▸ **Exercise directions**
No pictures, please: print exactly the lines from the one that contains "Schlagwörter" through the last line of the listing.

▸ **Data**
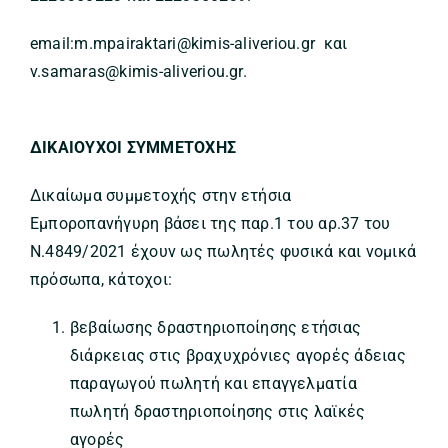
email:m.mpairaktari@kimis-aliveriou.gr και
v.samaras@kimis-aliveriou.gr.
ΔΙΚΑΙΟΥΧΟΙ ΣΥΜΜΕΤΟΧΗΣ
Δικαίωμα συμμετοχής στην ετήσια
Εμποροπανήγυρη βάσει της παρ.1 του αρ.37 του
Ν.4849/2021 έχουν ως πωλητές φυσικά και νομικά
πρόσωπα, κάτοχοι:
βεβαίωσης δραστηριοποίησης ετήσιας
διάρκειας στις βραχυχρόνιες αγορές άδειας
παραγωγού πωλητή και επαγγελματία
πωλητή δραστηριοποίησης στις λαϊκές
αγορές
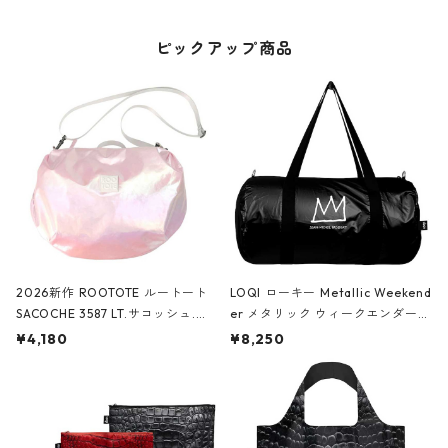
ピックアップ商品
2026新作 ROOTOTE ルートート
LOQI ローキー Metallic Weekend
SACOCHE 3587 LT.サコッシュ.ル
er メタリック ウィークエンダー
ミエ-B ショルダーバッグ グロスピ
ボストンバッグ ショルダーバッグ
¥4,180
¥8,250
ンク
JEAN-MICHEL BASQUIAT/Crown
Black ジャン=ミッシェル・バスキ
ア/クラウン ブラック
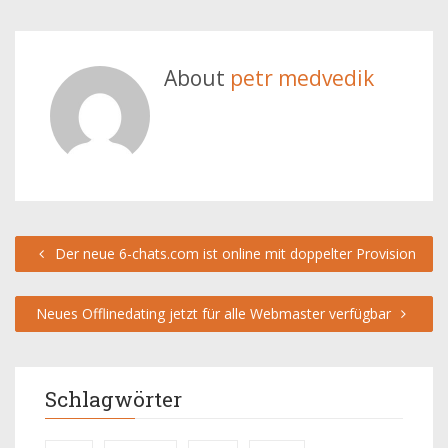
About
petr medvedik
Der neue 6-chats.com ist online mit doppelter Provision
Neues Offlinedating jetzt für alle Webmaster verfügbar
Schlagwörter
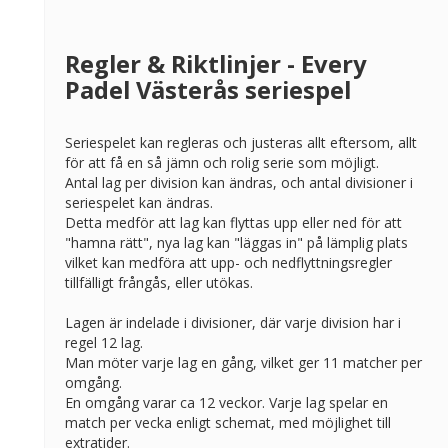
Regler & Riktlinjer - Every
Padel Västerås seriespel
Seriespelet kan regleras och justeras allt eftersom, allt
för att få en så jämn och rolig serie som möjligt.
Antal lag per division kan ändras, och antal divisioner i
seriespelet kan ändras.
Detta medför att lag kan flyttas upp eller ned för att
"hamna rätt", nya lag kan "läggas in" på lämplig plats
vilket kan medföra att upp- och nedflyttningsregler
tillfälligt frångås, eller utökas.
Lagen är indelade i divisioner, där varje division har i
regel 12 lag.
Man möter varje lag en gång, vilket ger 11 matcher per
omgång.
En omgång varar ca 12 veckor. Varje lag spelar en
match per vecka enligt schemat, med möjlighet till
extratider.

▸ **Solution to the problem**
Schlagwörter
Regler & Riktlinjer - Every
Padel Västerås seriespel
Seriespelet kan regleras och justeras allt eftersom, allt
för att få en så jämn och rolig serie som möjligt.
Antal lag per division kan ändras, och antal divisioner i
seriespelet kan ändras.
Detta medför att lag kan flyttas upp eller ned för att
"hamna rätt", nya lag kan "läggas in" på lämplig plats
vilket kan medföra att upp- och nedflyttningsregler
tillfälligt frångås, eller utökas.
Lagen är indelade i divisioner, där varje division har i
regel 12 lag.
Man möter varje lag en gång, vilket ger 11 matcher per
omgång.
En omgång varar ca 12 veckor. Varje lag spelar en
match per vecka enligt schemat, med möjlighet till
extratider.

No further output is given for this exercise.